As AI continues advancing as the most potent new technological tool, it therefore necessarily venn diagrams with this burning topic of security. 25% of IT leaders report cybersecurity as their biggest interest for machine learning implementation within their organizations. Machine-learning’s rapid reaction in the event of a successful attack drastically minimizes the amount of resources leaked (Q, 2018). Also, AI’s powerful vector and algorithm adaptation may not only counteract these events, but further work to anticipate and prevent them (Meyer, 2019). New, AI-enabled security software combines with its intelligent programmers to mislead hopeful robbers, and continuously remain one step ahead of their dodgy games.

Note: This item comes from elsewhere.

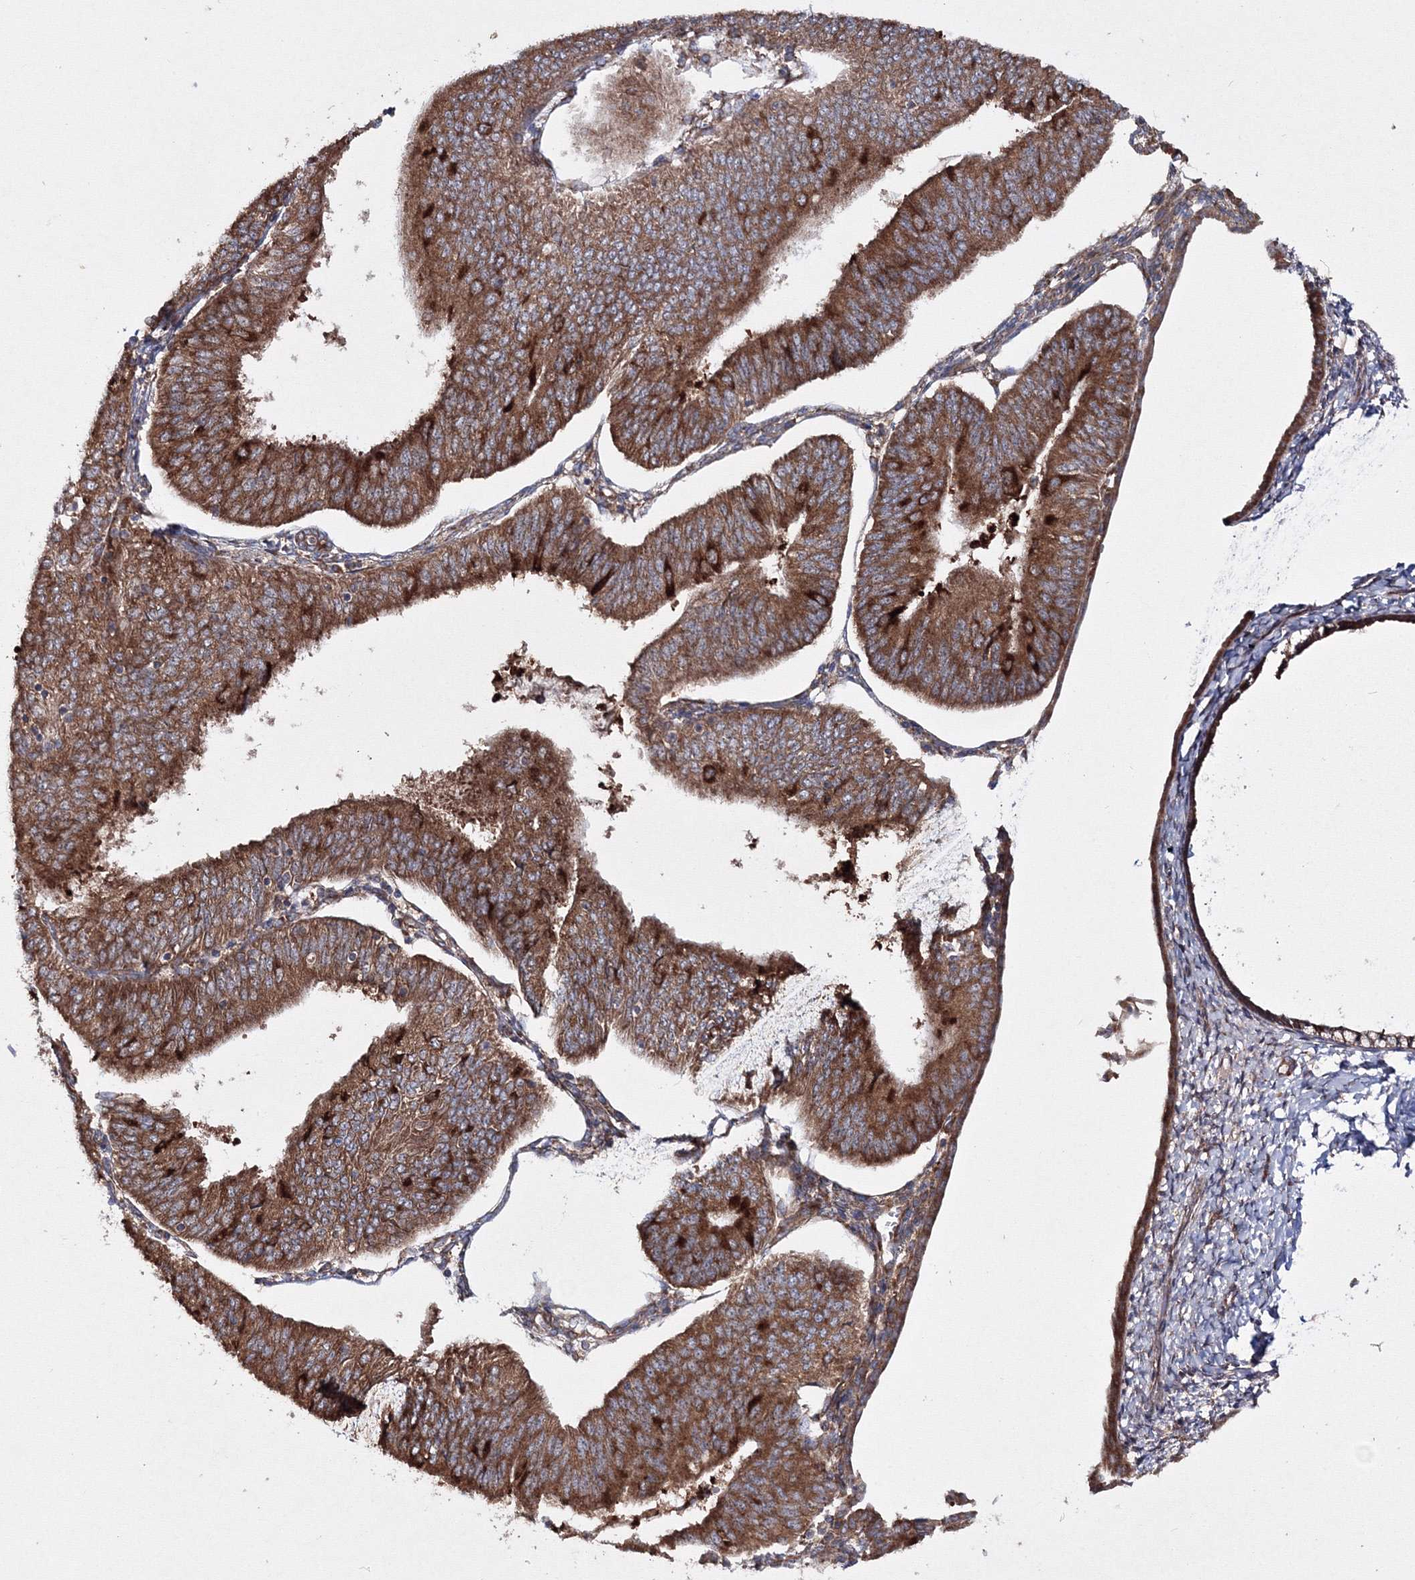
{"staining": {"intensity": "strong", "quantity": ">75%", "location": "cytoplasmic/membranous"}, "tissue": "endometrial cancer", "cell_type": "Tumor cells", "image_type": "cancer", "snomed": [{"axis": "morphology", "description": "Adenocarcinoma, NOS"}, {"axis": "topography", "description": "Endometrium"}], "caption": "Endometrial cancer (adenocarcinoma) tissue displays strong cytoplasmic/membranous positivity in about >75% of tumor cells", "gene": "PEX13", "patient": {"sex": "female", "age": 58}}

On the other hand, just as self-taught machines can preemptively trick hackers, hackers themselves may also leverage programs that trick their fellow machines. Inter-organizational platforms are especially vulnerable to these attacks, as the communication between multiple players opens small windows to the well-disguised intruder. With the help of AI technology, cyber thieves are able to watch and learn the security systems they target, thus programming their own attacks that match the machine learning of the encrypted programs (Q, 2018). Fear grows as AI phishing software becomes more and more convincing to dupe even the best tech professionals, also experimentally learning to refine and expand target ranges. There is also a palpable concern surrounding the further development of a superior ransomware, which cost the British National Health System £92 million in 2018 (Meyer, 2019). This worry spreads also beyond the corporate and personal sphere, including all levels of national security and cyber warfare.

As Ben Parker would say, “With great power comes great responsibility.” Now more than ever, the technology sector must balance this dynamic, as it learns to leverage the most powerful software programs to date. Artificial Intelligence will only continue to permeate and advance in potency; as with all new tools, its positive and negative consequences now depend entirely on the human factor.